Тогда его, по предложению председателя, назначили постоянно воздерживаться. Вечером Дванов и Копенкин хотели трогаться дальше — в долину реки Черной Калитвы, где в двух слободах открыто жили бандиты, планомерно убивая членов Советской власти по всему району. Но председатель коммуны упросил их остаться на вечернее заседание коммуны, чтобы совместно обдумать памятник революции, который секретарь советовал поставить среди двора, а Маланья Отвершкова, напротив, в саду. Заведующий же удобрением почвы воздерживался и ничего не говорил.
— По-твоему, нигде не ставить, что ль? — спрашивал председатель воздержавшегося.
— Воздерживаюсь от высказывания своего мнения, — последовательно отвечал заведующий удобрением.
— Но большинство — за, придется ставить, — озабоченно рассуждал председатель. — Главное, фигуру надо придумать.
Дванов нарисовал на бумаге фигуру.
Он подал изображение председателю и объяснил:
— Лежачая восьмерка означает вечность времени, а стоячая двухконечная стрела — бесконечность пространства.
Председатель показал фигуру всем собранию:
— Тут и вечность и бесконечность, значит — все, умней не придумаешь: предлагаю принять.
Приняли при одной против и одном воздержавшемся. Памятник решили соорудить среди усадьбы на старом мельничном камне, ожидавшем революцию долгие годы. Самый же памятник поручили изготовить из железных прутьев железному мастеру.
— Тут мы организовали хорошо, — говорил утром Дванов Копенкину. Они двигались по глинистой дороге под облаками среднего лета в дальнюю долину Черной Калитвы. — У них теперь пойдет усиленное усложнение, и они к весне обязательно, для усложнения, начнут пахать землю и перестанут съедать остатки имения.
— Ясно придумано, — счастливо сказал Копенкин.
— Конечно, ясно. Иногда здоровому человеку, притворяющемуся для сложности больным, нужно только говорить, что он недостаточно болен, и убеждать его в этом дальше, и он, наконец, сам выздоровеет.

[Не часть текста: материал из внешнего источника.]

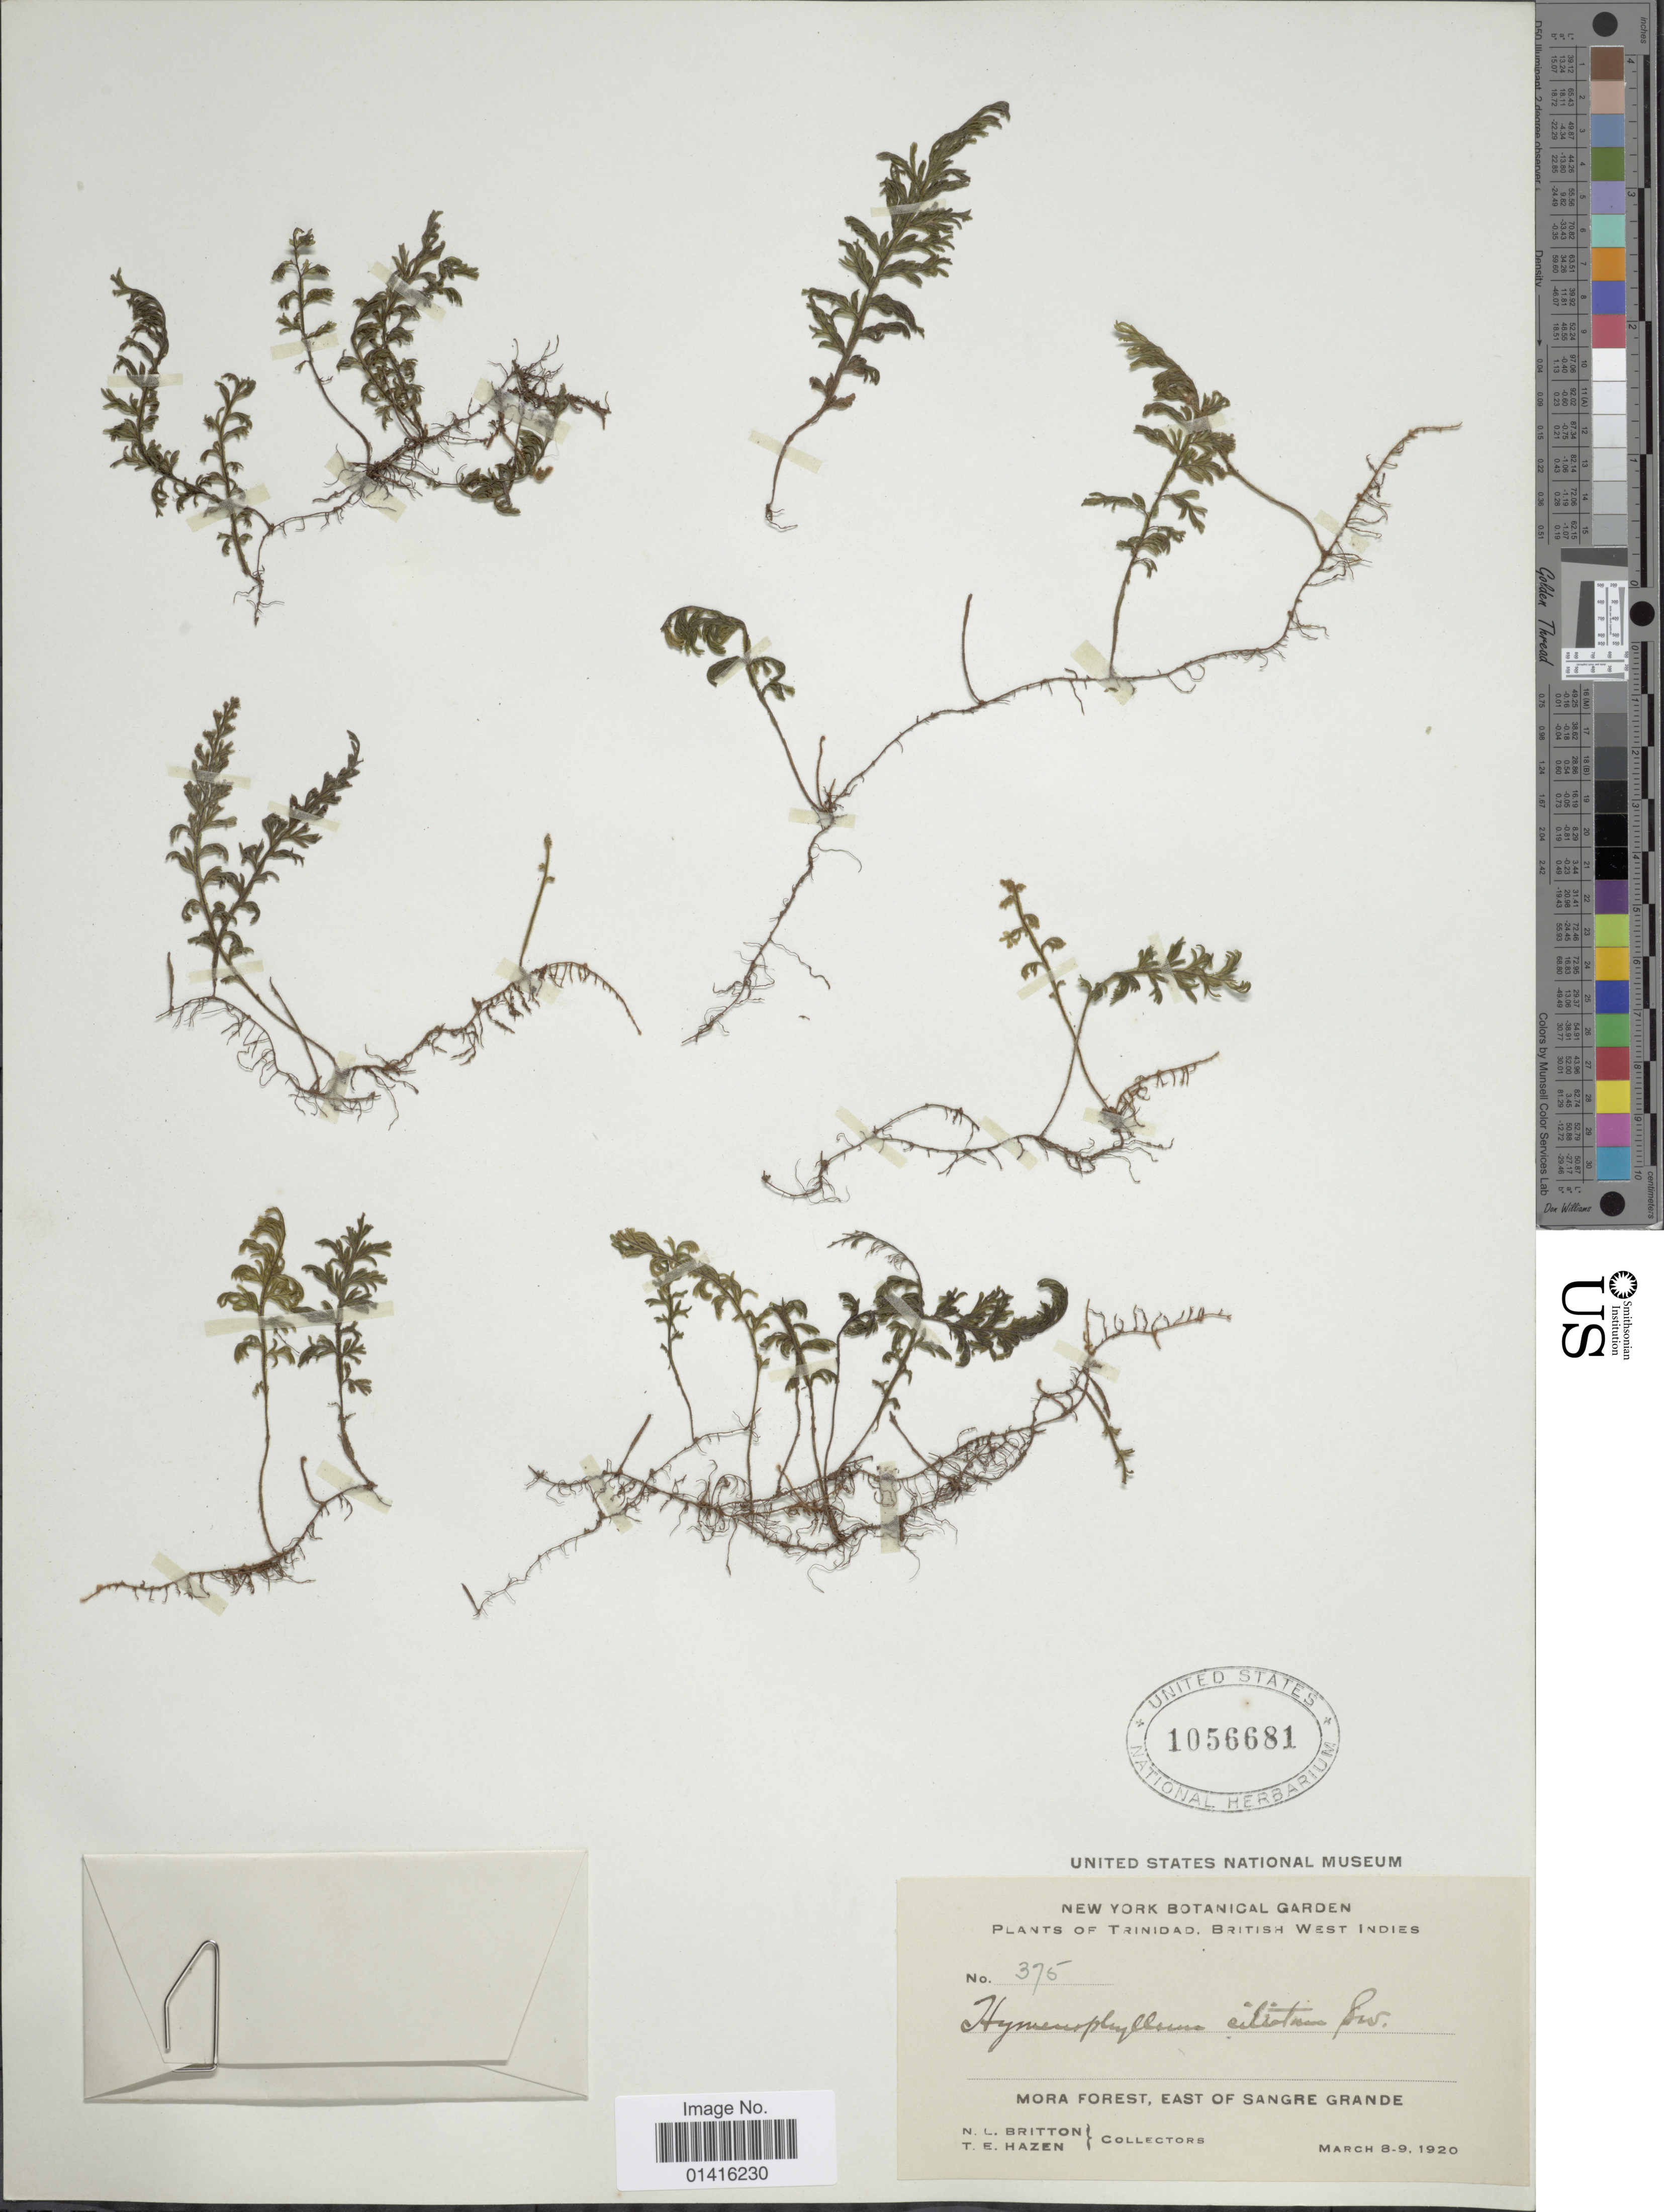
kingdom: Plantae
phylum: Tracheophyta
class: Polypodiopsida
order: Hymenophyllales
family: Hymenophyllaceae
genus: Hymenophyllum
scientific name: Hymenophyllum hirsutum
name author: (L.) Sw.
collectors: N. Britton & T. E. Hazen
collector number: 375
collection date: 1920-03-08/1920-03-09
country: Trinidad and Tobago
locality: Trinidad, British West Indies, Mora forest, East of Sangre Grande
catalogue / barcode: US 1056681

— Понятно, тогда ему здоровье покажется свежим усложнением и упущенной редкостью, — правильно сообразил Копенкин, а про себя подумал, какое хорошее и неясное слово: усложнение, как — текущий момент. Момент, а течет: представить нельзя.
— Как такие слова называются, которые непонятны? — скромно спросил Копенкин. — Тернии иль нет?
— Термины, — кратко ответил Дванов. Он в душе любил неведение больше культуры: невежество — чистое поле, где еще может вырасти растение всякого знания, но культура — уже заросшее поле, где соли почвы взяты растениями и где ничего больше не вырастет. Поэтому Дванов был доволен, что в России революция выполола начисто те редкие места зарослей, где была культура, а народ как был, так и остался чистым полем — не нивой, а порожним плодородным местом. И Дванов не спешил ничего сеять: он полагал, что хорошая почва не выдержит долго и разродится произвольно чем-нибудь небывшим и драгоценным, если только ветер войны не принесет из Западной Европы семена капиталистического бурьяна.